Dissecting the mechanisms of neural circuit maturation that underpin behavioral development using zebrafish

使用斑马鱼剖析支持行为发展的神经回路成熟机制

• 批准号: RGPIN-2021-03866
• 负责人: Koyama, Minoru
• 金额: $ 2.4万
• 依托单位: University of Toronto
• 依托单位国家: 加拿大
• 项目类别: Discovery Grants Program - Individual
• 财政年份: 2022
• 资助国家: 加拿大
• 起止时间: 2022-01-01 至 2023-12-31
• 项目状态: 已结题
• 来源: https://www.nserc-crsng.gc.ca/ase-oro/Details-Detailles_eng.asp?id=744899
• 关键词: Dissecting; mechanisms; neural; circuit; maturation

All animals are born with a set of reflexive behaviours that ensure their immediate survival. As animals mature, they become capable of increasingly sophisticated behaviours. Addressing the underlying mechanisms of circuit maturation in the brain is essential to understanding how neural circuits develop, are functionally organized, and operate. Despite tremendous progress in our knowledge about early brain formation and the function of mature brains, very little is known about the relationship between brain maturation and behavioural development. Gaining insights into this relationship has been difficult due to the necessity to study both the formation and function of increasingly complex emerging circuits as they dynamically integrate with existing motor control circuitry. This research is especially challenging in mammalian models that present formidable technical hurdles due to the scale and complexity of the brain. My laboratory tackles this challenge using larval zebrafish, a powerful vertebrate model system used for studying both the formation and function of the brain. The larval zebrafish provides excellent genetic and optical access, and develops a rich set of behaviours within a few days after birth. Furthermore, its brain is vastly more compact than mammalian models despite having a well-conserved vertebrate brain architecture. Thus, this organism makes it possible to genetically label specific sets of developing neurons and optically monitor how they become integrated into circuits and ultimately contribute to behaviour. Using this strategy, my research has previously revealed fundamental brain organization principles that underlie the expansion of motor outputs observed during early behavioural development. In this proposal, we aim to reveal circuit mechanisms that facilitate an animal's ability to produce flexible movement sequences at later stages of behavioural development. Specifically, we will perform in-depth analyses of the neuronal circuits involved in sequential locomotor behaviour using cutting-edge optical and genetic techniques. Through this research, we aim to reveal the brain mechanisms that enable integration and flexible recruitment of new circuit components without compromising existing components. This research has the potential to provide insights that will guide the development of artificial intelligence and robotics technologies that enable interaction with the external world through flexible sequences of actions.

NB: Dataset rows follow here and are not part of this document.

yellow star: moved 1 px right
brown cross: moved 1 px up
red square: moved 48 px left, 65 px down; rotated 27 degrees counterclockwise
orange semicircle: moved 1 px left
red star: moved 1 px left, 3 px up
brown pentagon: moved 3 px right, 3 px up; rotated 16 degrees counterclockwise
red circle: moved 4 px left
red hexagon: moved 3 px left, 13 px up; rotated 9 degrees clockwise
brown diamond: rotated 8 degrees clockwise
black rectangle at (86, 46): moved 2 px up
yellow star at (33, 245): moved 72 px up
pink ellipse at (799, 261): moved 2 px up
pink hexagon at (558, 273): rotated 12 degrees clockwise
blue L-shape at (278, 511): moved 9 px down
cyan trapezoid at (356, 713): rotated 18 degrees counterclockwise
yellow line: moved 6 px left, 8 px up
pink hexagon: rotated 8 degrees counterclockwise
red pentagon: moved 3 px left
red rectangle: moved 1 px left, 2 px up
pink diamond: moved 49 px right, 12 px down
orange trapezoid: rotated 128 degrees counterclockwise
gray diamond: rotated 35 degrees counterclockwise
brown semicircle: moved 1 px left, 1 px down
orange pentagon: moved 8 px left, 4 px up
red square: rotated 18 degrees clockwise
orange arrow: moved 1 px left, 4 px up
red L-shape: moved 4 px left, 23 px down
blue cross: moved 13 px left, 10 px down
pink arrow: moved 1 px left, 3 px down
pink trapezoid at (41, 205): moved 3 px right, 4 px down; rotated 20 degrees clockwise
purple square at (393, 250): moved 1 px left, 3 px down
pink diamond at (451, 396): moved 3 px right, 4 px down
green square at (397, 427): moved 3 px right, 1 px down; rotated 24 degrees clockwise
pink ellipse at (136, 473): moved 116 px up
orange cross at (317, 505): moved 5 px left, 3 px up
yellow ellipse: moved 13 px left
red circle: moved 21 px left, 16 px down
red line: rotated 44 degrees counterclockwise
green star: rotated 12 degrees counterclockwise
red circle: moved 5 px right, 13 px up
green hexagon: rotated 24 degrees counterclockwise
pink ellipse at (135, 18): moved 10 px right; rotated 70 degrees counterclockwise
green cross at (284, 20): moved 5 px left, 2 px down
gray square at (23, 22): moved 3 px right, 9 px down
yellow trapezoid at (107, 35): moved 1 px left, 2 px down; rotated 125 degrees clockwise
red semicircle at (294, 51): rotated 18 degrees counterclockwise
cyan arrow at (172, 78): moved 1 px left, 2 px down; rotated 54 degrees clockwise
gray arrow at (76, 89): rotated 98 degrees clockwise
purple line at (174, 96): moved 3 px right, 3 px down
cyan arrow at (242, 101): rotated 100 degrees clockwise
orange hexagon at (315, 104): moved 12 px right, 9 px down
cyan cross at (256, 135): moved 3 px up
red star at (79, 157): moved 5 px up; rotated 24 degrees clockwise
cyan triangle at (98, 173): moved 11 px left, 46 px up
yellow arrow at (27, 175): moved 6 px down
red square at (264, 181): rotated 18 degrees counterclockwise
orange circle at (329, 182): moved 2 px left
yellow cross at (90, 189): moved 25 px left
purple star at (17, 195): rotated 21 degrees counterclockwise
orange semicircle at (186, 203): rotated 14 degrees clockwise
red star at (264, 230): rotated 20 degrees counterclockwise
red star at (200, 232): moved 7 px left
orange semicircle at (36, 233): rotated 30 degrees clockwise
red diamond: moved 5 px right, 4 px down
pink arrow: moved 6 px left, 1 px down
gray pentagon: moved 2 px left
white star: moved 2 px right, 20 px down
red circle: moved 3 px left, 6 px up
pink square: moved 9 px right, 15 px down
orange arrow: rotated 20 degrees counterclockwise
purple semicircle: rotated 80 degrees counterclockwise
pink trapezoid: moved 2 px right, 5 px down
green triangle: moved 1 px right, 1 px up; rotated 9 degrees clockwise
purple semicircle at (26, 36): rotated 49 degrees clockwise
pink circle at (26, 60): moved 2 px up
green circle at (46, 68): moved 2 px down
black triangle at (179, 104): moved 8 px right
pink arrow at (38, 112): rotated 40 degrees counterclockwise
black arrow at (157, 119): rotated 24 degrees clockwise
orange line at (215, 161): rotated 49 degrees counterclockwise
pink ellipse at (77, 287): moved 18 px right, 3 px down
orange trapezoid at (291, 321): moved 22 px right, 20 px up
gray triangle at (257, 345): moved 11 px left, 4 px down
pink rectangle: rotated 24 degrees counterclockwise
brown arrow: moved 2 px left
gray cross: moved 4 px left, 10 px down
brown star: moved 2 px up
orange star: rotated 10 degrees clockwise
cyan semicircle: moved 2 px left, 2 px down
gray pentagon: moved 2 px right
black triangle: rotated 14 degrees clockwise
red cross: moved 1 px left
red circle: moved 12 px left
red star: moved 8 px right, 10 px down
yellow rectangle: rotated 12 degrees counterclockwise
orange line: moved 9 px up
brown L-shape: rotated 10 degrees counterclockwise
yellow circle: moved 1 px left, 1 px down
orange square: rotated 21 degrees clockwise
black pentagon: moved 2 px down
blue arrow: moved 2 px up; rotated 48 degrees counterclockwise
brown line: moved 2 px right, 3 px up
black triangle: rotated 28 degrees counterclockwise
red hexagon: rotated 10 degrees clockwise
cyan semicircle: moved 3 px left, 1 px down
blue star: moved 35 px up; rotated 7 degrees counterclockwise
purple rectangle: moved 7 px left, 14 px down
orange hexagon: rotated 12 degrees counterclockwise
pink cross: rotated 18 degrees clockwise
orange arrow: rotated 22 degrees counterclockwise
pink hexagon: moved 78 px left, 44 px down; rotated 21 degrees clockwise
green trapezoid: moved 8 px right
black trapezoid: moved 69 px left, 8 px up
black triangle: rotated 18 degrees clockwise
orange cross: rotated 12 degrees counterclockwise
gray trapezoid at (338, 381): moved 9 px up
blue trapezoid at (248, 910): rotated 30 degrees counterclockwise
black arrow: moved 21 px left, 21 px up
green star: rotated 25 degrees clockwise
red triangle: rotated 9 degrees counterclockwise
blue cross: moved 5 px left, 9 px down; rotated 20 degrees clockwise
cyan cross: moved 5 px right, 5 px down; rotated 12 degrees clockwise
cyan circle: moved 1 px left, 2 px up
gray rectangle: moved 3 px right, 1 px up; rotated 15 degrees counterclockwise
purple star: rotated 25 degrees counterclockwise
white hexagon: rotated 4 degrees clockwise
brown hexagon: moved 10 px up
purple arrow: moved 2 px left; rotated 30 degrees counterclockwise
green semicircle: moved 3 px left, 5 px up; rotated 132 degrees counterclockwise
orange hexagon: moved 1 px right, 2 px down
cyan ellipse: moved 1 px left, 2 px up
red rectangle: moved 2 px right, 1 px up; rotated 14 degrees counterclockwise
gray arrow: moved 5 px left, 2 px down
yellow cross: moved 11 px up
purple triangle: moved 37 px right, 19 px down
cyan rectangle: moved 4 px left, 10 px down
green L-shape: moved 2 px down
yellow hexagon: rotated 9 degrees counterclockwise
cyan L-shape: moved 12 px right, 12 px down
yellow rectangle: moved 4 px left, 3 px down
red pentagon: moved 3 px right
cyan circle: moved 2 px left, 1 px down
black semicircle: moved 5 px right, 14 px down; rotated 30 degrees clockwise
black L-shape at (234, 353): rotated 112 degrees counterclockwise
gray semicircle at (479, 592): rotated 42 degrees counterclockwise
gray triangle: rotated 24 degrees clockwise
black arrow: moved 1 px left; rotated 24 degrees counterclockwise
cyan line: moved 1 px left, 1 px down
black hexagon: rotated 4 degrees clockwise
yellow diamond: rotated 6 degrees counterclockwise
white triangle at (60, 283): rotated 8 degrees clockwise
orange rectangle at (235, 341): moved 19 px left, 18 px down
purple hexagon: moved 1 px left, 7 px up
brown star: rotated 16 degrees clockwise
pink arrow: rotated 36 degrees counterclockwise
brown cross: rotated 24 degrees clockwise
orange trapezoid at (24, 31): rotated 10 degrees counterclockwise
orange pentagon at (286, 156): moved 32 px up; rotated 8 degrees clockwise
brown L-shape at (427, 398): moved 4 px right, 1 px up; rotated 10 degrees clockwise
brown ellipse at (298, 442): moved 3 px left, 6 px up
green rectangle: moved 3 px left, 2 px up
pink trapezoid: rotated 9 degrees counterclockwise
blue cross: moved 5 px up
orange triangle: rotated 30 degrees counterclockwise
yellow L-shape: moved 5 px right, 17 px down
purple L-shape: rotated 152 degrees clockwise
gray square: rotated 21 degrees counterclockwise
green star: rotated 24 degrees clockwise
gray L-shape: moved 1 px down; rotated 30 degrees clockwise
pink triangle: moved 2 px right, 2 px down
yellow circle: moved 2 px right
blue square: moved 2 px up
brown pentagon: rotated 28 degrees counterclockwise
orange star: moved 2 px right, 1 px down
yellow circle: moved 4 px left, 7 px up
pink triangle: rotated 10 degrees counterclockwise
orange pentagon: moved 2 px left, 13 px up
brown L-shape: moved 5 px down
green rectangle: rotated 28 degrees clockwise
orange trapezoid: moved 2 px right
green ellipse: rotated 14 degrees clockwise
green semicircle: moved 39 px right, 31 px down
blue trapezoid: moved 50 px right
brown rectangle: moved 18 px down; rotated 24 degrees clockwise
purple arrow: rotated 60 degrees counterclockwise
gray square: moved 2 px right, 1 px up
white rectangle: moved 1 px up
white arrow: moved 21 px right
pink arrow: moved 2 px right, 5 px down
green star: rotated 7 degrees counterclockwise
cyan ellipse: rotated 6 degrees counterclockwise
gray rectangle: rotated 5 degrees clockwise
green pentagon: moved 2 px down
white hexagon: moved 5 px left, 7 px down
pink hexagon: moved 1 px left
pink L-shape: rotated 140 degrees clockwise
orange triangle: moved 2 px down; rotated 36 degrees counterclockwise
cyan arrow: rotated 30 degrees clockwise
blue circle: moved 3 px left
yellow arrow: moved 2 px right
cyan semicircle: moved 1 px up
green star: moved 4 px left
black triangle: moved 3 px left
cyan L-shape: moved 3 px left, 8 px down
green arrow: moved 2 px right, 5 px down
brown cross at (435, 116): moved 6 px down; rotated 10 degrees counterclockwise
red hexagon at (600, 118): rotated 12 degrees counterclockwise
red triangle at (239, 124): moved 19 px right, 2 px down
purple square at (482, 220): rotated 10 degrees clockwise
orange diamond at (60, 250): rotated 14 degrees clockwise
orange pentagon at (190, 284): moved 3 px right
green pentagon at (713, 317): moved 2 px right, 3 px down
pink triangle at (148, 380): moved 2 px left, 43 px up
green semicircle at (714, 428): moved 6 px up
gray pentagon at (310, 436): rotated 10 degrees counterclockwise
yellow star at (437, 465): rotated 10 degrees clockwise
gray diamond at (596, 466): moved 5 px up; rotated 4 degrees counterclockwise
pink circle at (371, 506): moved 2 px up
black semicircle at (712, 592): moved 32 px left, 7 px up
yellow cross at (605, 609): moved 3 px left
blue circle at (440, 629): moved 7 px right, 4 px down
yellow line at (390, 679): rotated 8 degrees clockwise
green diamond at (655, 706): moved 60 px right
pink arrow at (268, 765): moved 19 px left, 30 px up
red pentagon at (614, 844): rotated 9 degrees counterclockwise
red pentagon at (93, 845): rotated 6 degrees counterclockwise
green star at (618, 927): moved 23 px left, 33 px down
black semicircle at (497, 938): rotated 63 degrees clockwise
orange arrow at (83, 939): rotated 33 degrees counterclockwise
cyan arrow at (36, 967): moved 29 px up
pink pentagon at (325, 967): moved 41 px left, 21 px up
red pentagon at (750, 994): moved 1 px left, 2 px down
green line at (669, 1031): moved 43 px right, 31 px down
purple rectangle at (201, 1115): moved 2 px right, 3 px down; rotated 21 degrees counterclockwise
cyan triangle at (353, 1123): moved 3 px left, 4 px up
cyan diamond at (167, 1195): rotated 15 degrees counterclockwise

所有动物出生时都有一套反射性行为，以确保它们立即生存。随着动物的成熟，它们变得能够进行越来越复杂的行为。解决大脑回路成熟的潜在机制对于理解神经回路如何发展、功能组织和运作至关重要。尽管我们对早期大脑形成和成熟大脑功能的认识取得了巨大进展，但对大脑成熟和行为发育之间的关系知之甚少。深入了解这种关系一直很困难，因为有必要研究日益复杂的新兴电路的形成和功能，因为它们与现有的电机控制电路动态集成。这项研究在哺乳动物模型中尤其具有挑战性，由于大脑的规模和复杂性，这些模型存在巨大的技术障碍。 我的实验室使用斑马鱼幼体来应对这一挑战，这是一种用于研究大脑形成和功能的强大脊椎动物模型系统。斑马鱼幼鱼提供了极好的遗传和光学途径，并在出生后几天内发展出一套丰富的行为。此外，它的大脑比哺乳动物模型要紧凑得多，尽管它有一个保存良好的脊椎动物大脑结构。因此，这种生物体使得有可能在遗传上标记发育中的特定神经元，并通过光学方法监测它们如何整合到电路中并最终对行为做出贡献。使用这种策略，我的研究以前揭示了基本的大脑组织原则，这些原则是在早期行为发展过程中观察到的运动输出扩展的基础。在这项提案中，我们的目标是揭示电路机制，促进动物的能力，以产生灵活的运动序列在行为发展的后期阶段。具体来说，我们将使用尖端的光学和遗传技术对参与顺序运动行为的神经元回路进行深入分析。通过这项研究，我们的目标是揭示大脑机制，使新的电路组件的整合和灵活的招聘，而不损害现有的组件。这项研究有可能提供见解，指导人工智能和机器人技术的发展，通过灵活的动作序列与外部世界进行交互。